By Wes Brown, Charles Matranga
Price: $22, 14-inch pizza
While the Miami Dolphins were “Tanking for Tua” on Monday Night Football, the SharkBite pizza crew paid a visit to Proud Larry’s on the square. Unlike the American Football Conference, competition on the Square is fierce, especially when it comes to pizza. But just like the Dolphins, Proud Larry’s didn’t rise to the level of its competitors.
The sheer volume of cheese and sauce on this pizza tanked the constitution score. The cheese had a delicious, almost buttery taste and pulled apart from the slice with rubber band-like elasticity. The puddle of sauce was so deep we had to break out the snorkel just to take a bite. Both the cheese and sauce tasted fine individually, but like our moms say about Halloween candy, too much of it will spoil your dinner. If you’re eating Proud Larry’s pizza before a night on the Square, Sharkbite recommends bringing a change of clothes. Otherwise, you’ll be dropping your “going out shirt” off at Rainbow Cleaners with the rest of the no-napkin squad.
Eating a bad pepperoni is like the day before you catch a cold: you know something is off, but it’s almost impossible to describe. Something was off about Proud Larry’s pepperoni, but luckily, we can describe it for you. The pepperoni was soggy, flavorless, and buried under a layer of cheese so thick our buddy added it on Snapchat.
The high point of Proud Larry’s pizza was the crust. The crust had just enough crunch to keep us on our toes, and was perfectly charred to give it an audible crisp. To people who enjoy a well-crafted crust, dumping a hot mess of cheese, pepperoni, and sauce atop a masterpiece is simply disrespectful.
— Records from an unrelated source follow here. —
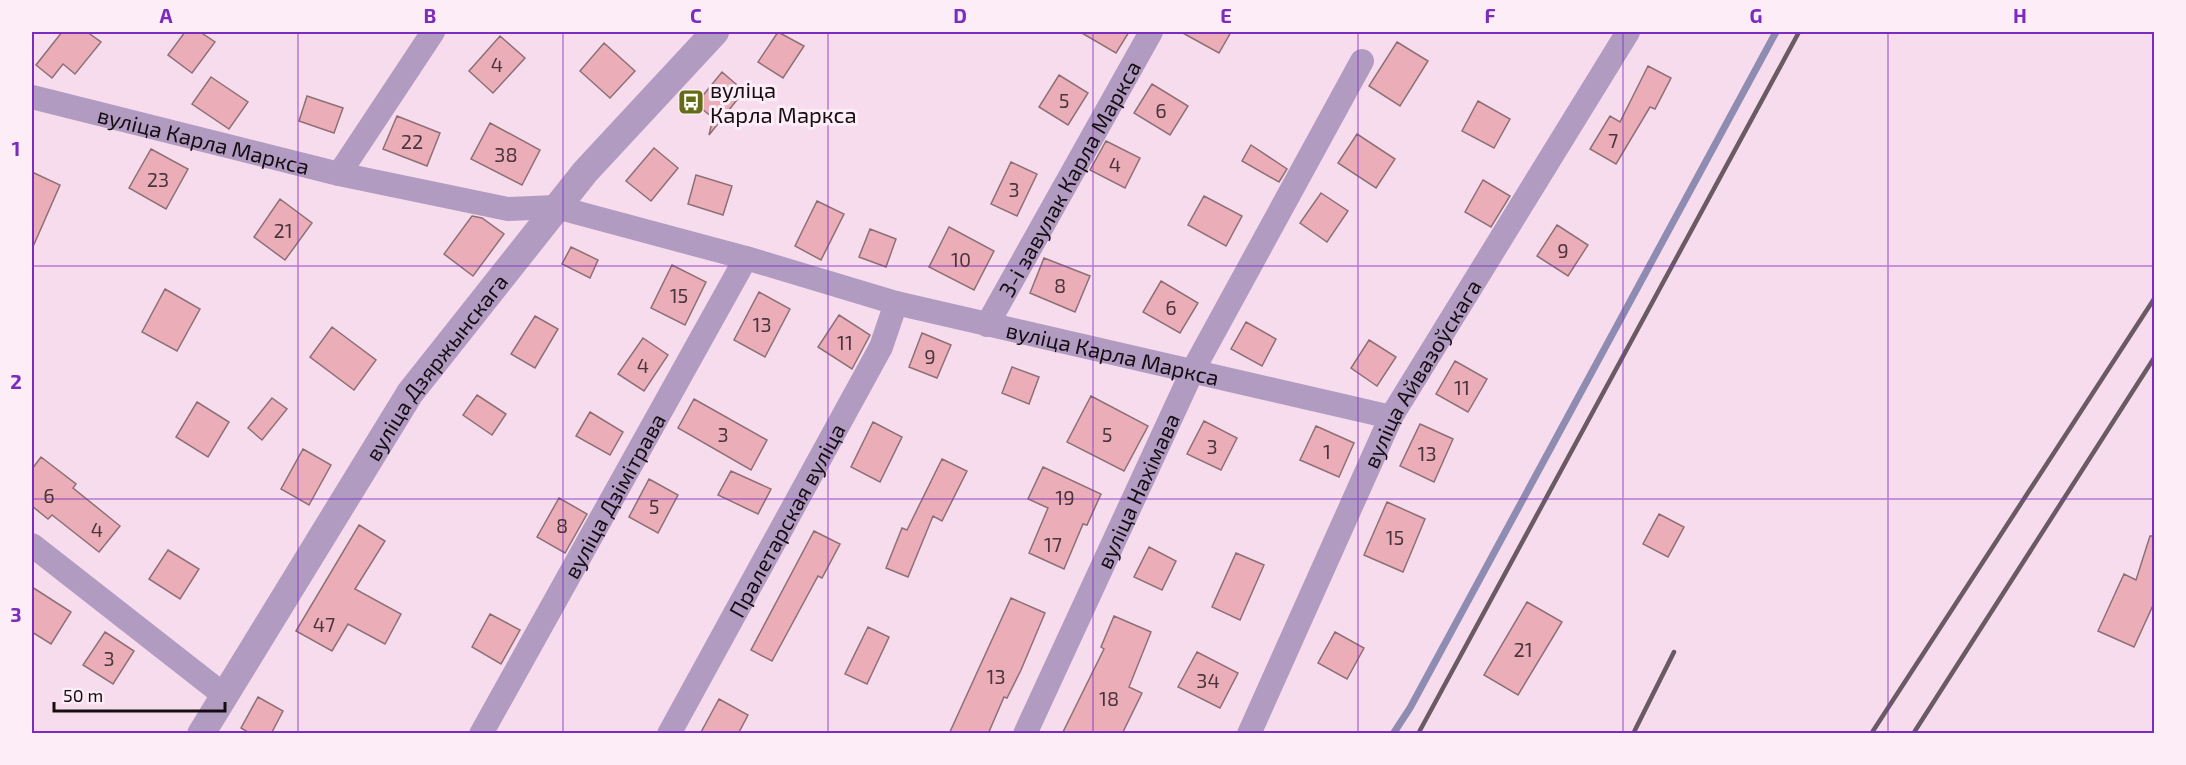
<svg xmlns="http://www.w3.org/2000/svg" width="2186" height="765" font-family="'Exo 2',sans-serif">
<style>
.lines{fill:none;stroke-linecap:round;stroke-linejoin:round}
.stream{stroke:#8f8cb2;stroke-width:7}
.building{fill:#ebaeb9;stroke:#8d7075;stroke-width:1.5}
.minor{stroke:#b29bc1;stroke-width:24}
.tertiary{stroke:#b29bc1;stroke-width:28}
.rail{stroke:#6a5a63;stroke-width:4.5}
.grid{fill:none;stroke:#7b2cbf;stroke-width:1.5;stroke-opacity:0.55}
.labels{text-anchor:middle;dominant-baseline:central;stroke-width:6;stroke-linejoin:round;paint-order:stroke}
.number-label{font-size:20px;fill:#4b353c}
.poi-label{font-size:22px;fill:#160d12;stroke:#fdedf7;text-anchor:start}
.street-label{font-size:22px;fill:#160d12;stroke:#fdedf7}
.neatline{fill:none;stroke:#7b2cbf;stroke-width:2}
.grid-label{font-size:20px;text-anchor:middle;font-weight:bold;fill:#7b2cbf}
</style>
<rect width="100%" height="100%" fill="#f7dced"/>
<g class="lines">
<path class="stream" d="M1393,734L1410,708L1776,32"/>
</g>
<path class="building" d="M62,32H87L101,42L75,74L63,64L52,78L36,65Z
M185,32H200L215,42L192,73L168,55Z
M778,32L804,46L783,78L758,62Z
M1080,32H1129L1116,53Z
M1181,32H1231L1219,53Z
M500,36L525,58L493,93L469,71Z
M1397,42L1428,61L1400,106L1369,86Z
M604,43L635,71L610,98L580,71Z
M1648,66L1671,78L1655,109L1650,107L1616,164L1590,149L1610,116L1620,122Z
M722,72L744,91L709,135L713,118L696,104Z
M1059,75L1088,93L1068,125L1039,107Z
M211,77L248,102L229,129L192,104Z
M1152,84L1188,106L1170,135L1134,113Z
M307,96L343,108L334,133L299,121Z
M1478,101L1510,119L1494,148L1462,131Z
M397,116L440,133L427,166L383,149Z
M490,123L540,150L522,185L471,159Z
M1357,134L1395,159L1376,188L1338,163Z
M1106,141L1140,158L1125,188L1090,170Z
M1251,145L1287,169L1279,182L1242,161Z
M654,148L678,168L651,201L626,181Z
M151,149L188,169L166,209L129,188Z
M1011,162L1037,174L1017,216L991,204Z
M32,172L60,185L32,249Z
M696,175L732,186L723,215L688,204Z
M1483,180L1510,196L1491,227L1465,212Z
M1321,193L1348,211L1327,242L1300,223Z
M1204,196L1242,216L1226,246L1188,225Z
M280,199L312,223L285,260L254,237Z
M817,201L844,214L821,260L795,246Z
M472,216L482,218L504,234L473,276L444,254Z
M1557,225L1588,245L1568,276L1537,256Z
M949,227L994,251L974,290L929,267Z
M870,229L896,239L886,267L859,257Z
M571,247L598,260L590,278L562,264Z
M1044,258L1090,276L1075,312L1030,293Z
M672,265L706,282L685,325L651,308Z
M1161,281L1198,303L1180,333L1143,312Z
M165,289L200,309L177,351L142,332Z
M759,292L790,309L765,357L734,340Z
M839,315L870,335L852,369L818,347Z
M535,316L558,329L535,368L511,354Z
M1246,322L1276,339L1262,366L1231,349Z
M332,327L376,360L354,390L310,357Z
M922,333L951,345L937,378L909,367Z
M643,338L668,355L644,391L618,374Z
M1369,340L1396,357L1377,386L1351,368Z
M1455,361L1487,379L1468,412L1436,394Z
M1012,367L1039,377L1029,404L1002,393Z
M477,395L506,414L492,435L463,415Z
M1091,396L1148,426L1124,471L1067,442Z
M272,398L287,409L262,440L248,428Z
M694,399L767,440L751,470L678,428Z
M197,402L229,422L208,457L176,437Z
M590,412L623,432L610,455L576,436Z
M1204,421L1237,438L1221,470L1187,454Z
M873,422L902,437L880,482L851,467Z
M1420,424L1453,439L1434,482L1400,466Z
M1316,426L1354,443L1339,477L1300,460Z
M303,449L331,465L309,505L281,489Z
M41,457L76,484L73,488L120,526L99,552L52,515L48,519L32,506V469Z
M942,459L967,471L942,521L933,516L908,577L886,568L902,528L907,530Z
M1043,467L1101,494L1087,525L1083,524L1064,569L1029,553L1048,508L1028,499Z
M731,471L771,489L758,514L718,495Z
M649,479L678,495L658,533L629,517Z
M559,498L587,514L565,553L537,537Z
M1387,502L1425,519L1403,572L1364,555Z
M1659,514L1684,527L1668,557L1643,544Z
M359,525L385,541L355,589L401,614L385,644L348,624L332,651L296,631Z
M814,531L840,544L822,578L818,576L772,661L751,650Z
M2150,536H2154V603L2134,647L2098,631L2124,574L2136,580Z
M1149,547L1176,561L1162,590L1134,577Z
M168,550L199,569L180,599L149,579Z
M1236,553L1264,565L1240,620L1212,607Z
M32,587L71,612L51,644L32,632Z
M1011,598L1045,613L1021,670L1007,698L1004,697L988,734H949Z
M1527,602L1562,622L1518,695L1484,675Z
M490,614L520,630L501,664L472,647Z
M1114,616L1151,632L1129,687L1142,693L1122,734H1062L1104,649L1101,647Z
M868,627L889,637L867,684L845,674Z
M105,632L134,651L113,684L83,665Z
M1335,632L1364,648L1347,679L1318,663Z
M1197,652L1238,673L1220,708L1178,687Z
M258,697L283,711L271,734H251L241,728Z
M719,699L748,715L738,734H700Z"/>
<g class="lines">
<g class="minor">
<path id="s1" d="M32,97L339,174L508,209L556,207L746,258L896,303L1391,417"/>
<path d="M339,174L433,32"/>
<path id="s2" d="M987,325L1151,32"/>
<path d="M32,545L225,696"/>
<path id="s3" d="M481,734L746,258"/>
<path id="s4" d="M669,734L881,347L896,303"/>
<path id="s5" d="M1025,734L1192,372L1362,61"/>
<path id="s6" d="M1249,734L1391,417L1628,32"/>
</g>
<path class="tertiary" id="s7" d="M201,734L410,393L585,172L715,32"/>
<path class="rail" d="M1418,734L1799,32
M1633,734L1674,652
M1871,734L2154,299
M1913,734L2154,358"/>
</g>
<path class="grid" d="M298,32V734M563,32V734M828,32V734M1093,32V734M1358,32V734M1623,32V734M1888,32V734M32,266H2154M32,499H2154"/>
<defs>
<symbol id="bus-square" viewBox="-11 -11 22 22"><rect x="-9" y="-9" width="18" height="18" rx="4" fill="#656d14" stroke="#fdedf7"/><path d="M-5-6H5V4H4V6H2V4H-2V6H-4V4H-5ZM-3.5-4V0h7V-4ZM-3.5 1.2v1.5H-2V1.2ZM2 1.2v1.5H3.5V1.2Z" fill="#fff"/></symbol>
</defs>
<g fill-rule="evenodd">
<use href="#bus-square" x="676" y="87" width="30" height="30"/>
</g>
<g class="labels">
<g class="number-label">
<text x="497" y="64">4</text>
<text x="1064" y="100">5</text>
<text x="1161" y="110">6</text>
<text x="1613" y="140">7</text>
<text x="412" y="141">22</text>
<text x="506" y="154">38</text>
<text x="1115" y="164">4</text>
<text x="158" y="179">23</text>
<text x="1014" y="189">3</text>
<text x="283" y="230">21</text>
<text x="1563" y="250">9</text>
<text x="961" y="259">10</text>
<text x="1060" y="285">8</text>
<text x="679" y="295">15</text>
<text x="1171" y="307">6</text>
<text x="762" y="324">13</text>
<text x="845" y="342">11</text>
<text x="930" y="356">9</text>
<text x="643" y="365">4</text>
<text x="1462" y="387">11</text>
<text x="723" y="434">3</text>
<text x="1107" y="434">5</text>
<text x="1212" y="446">3</text>
<text x="1327" y="451">1</text>
<text x="1427" y="453">13</text>
<text x="49" y="495">6</text>
<text x="1065" y="497">19</text>
<text x="654" y="506">5</text>
<text x="562" y="525">8</text>
<text x="97" y="529">4</text>
<text x="1395" y="537">15</text>
<text x="1053" y="544">17</text>
<text x="324" y="624">47</text>
<text x="1523" y="649">21</text>
<text x="109" y="658">3</text>
<text x="996" y="676">13</text>
<text x="1208" y="680">34</text>
<text x="1109" y="698">18</text>
</g>
<g class="poi-label">
<text x="710" y="89">вуліца<tspan x="710" dy="25">Карла Маркса</tspan></text>
</g>
<g class="street-label">
<text stroke="none"><textPath href="#s1" startOffset="177">вуліца Карла Маркса</textPath></text>
<text stroke="none"><textPath href="#s2" startOffset="168">3-і завулак Карла Маркса</textPath></text>
<text stroke="none"><textPath href="#s1" startOffset="1113">вуліца Карла Маркса</textPath></text>
<text stroke="none"><textPath href="#s7" startOffset="436">вуліца Дзяржынскага</textPath></text>
<text stroke="none"><textPath href="#s6" startOffset="400">вуліца Айвазоўскага</textPath></text>
<text stroke="none"><textPath href="#s5" startOffset="268">вуліца Нахімава</textPath></text>
<text stroke="none"><textPath href="#s3" startOffset="273">вуліца Дзімітрава</textPath></text>
<text stroke="none"><textPath href="#s4" startOffset="244">Пралетарская вуліца</textPath></text>
</g>
</g>
<rect width="2186" height="765" fill="none" stroke="#fdedf7" stroke-width="66"/>
<path d="M54 702v9h171v-9" fill="none" stroke="#160d12" stroke-width="3"/>
<text x="63" y="702" font-size="18" fill="#160d12" stroke="#fdedf7" stroke-width="4.5" paint-order="stroke">50 m</text>
<rect x="33" y="33" width="2120" height="699" class="neatline"/>
<g class="grid-label">
<text x="166" y="23">A</text>
<text x="430" y="23">B</text>
<text x="696" y="23">C</text>
<text x="960" y="23">D</text>
<text x="1226" y="23">E</text>
<text x="1490" y="23">F</text>
<text x="1756" y="23">G</text>
<text x="2020" y="23">H</text>
<text x="16" y="156">1</text>
<text x="16" y="389">2</text>
<text x="16" y="622">3</text>
</g>
</svg>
Last week, our top contributor jason told us that some places shine with other toppings. And in all fairness, Proud Larry’s “Fat Larry” pizza was leaps and bounds better than the half pepperoni/half cheese we ordered. Each slice piled on every savory meat known to man while maintaining perfect constitution. It also had a more manageable amount of cheese and sauce. If you’re at Proud Larry’s listening to WATSON or your other favorite local band, SharkBite would recommend going for a specialty pizza.
Being a pizza critic isn’t as easy as people think. Sometimes it requires bravery. After eating a lifetime supply of mozzarella at Proud Larry’s, our stomachs churned. But somehow, for our devoted followers, we summoned the courage to trek out to Southern Craft Stove + Top.
Immediately after walking through the door we had mixed first impressions of the atmosphere. It felt like the depiction of what the future would look like from the 70’s movies. It was bright, clean, and all the decor was the same silver/white color. However, this L.A. chic vibe collided head-on with what appeared to be dozens of jackalope antlers on the wall. Understandably, we had no clue what to expect from Southern Craft’s pizza.
For recreational pizza consumers, the dough of a pizza goes unnoticed. Like the offensive line on a football team, most people only notice when it’s bad. But SharkBite knows that you can’t have a successful offense without a good offensive line, and you can’t have a good pizza with bad crust. We’ve noticed a trend in our review spreadsheet. Our highest-rated pizzas all have great dough. Southern Craft was no exception. It was thin (but not your traditional “thin crust”) and perfectly cooked. The crust had such an explosive crunch, Ole Miss should consider selling it in the stadium for fans to “make some noise” on 3rd downs.
The cheese was practically caramelized, and it expertly balanced the mozarella stringiness without sacrificing constitution points. The sauce had good flavor but there was definitely a limited amount. When peeking under the hood of each slice, it was apparent that sauce had been there, but there was barely enough there to taste. SharkBite is either having a draining effect on Oxford’s pizza ingredient supply or our perception was skewed by the tsunami of sauce we swam through the night before at Proud Larry’s.
After having what may have been the most underwhelming pepperoni of the year at Proud Larry’s, we were looking forward to Southern Craft. Our ambitions were severely misplaced. This pepperoni was purely decorative. It had decent flavor, but was razor-thin and had negative crisp.
Ultimately, Southern Craft’s pizza is light, crispy, and brings great flavor. This pizza perfectly qualifies as, to borrow a term coined by Barstool Sports founder Dave Portnoy, “football pizza.” It’s nothing fancy and super easy to eat. There’s nothing better than a high-quality pizza on a brisk Saturday afternoon to distract you from the fact that Ole Miss won’t make a bowl game this year. Southern Craft may seem a bit out of the way by Oxford standards but it’s definitely worth the visit.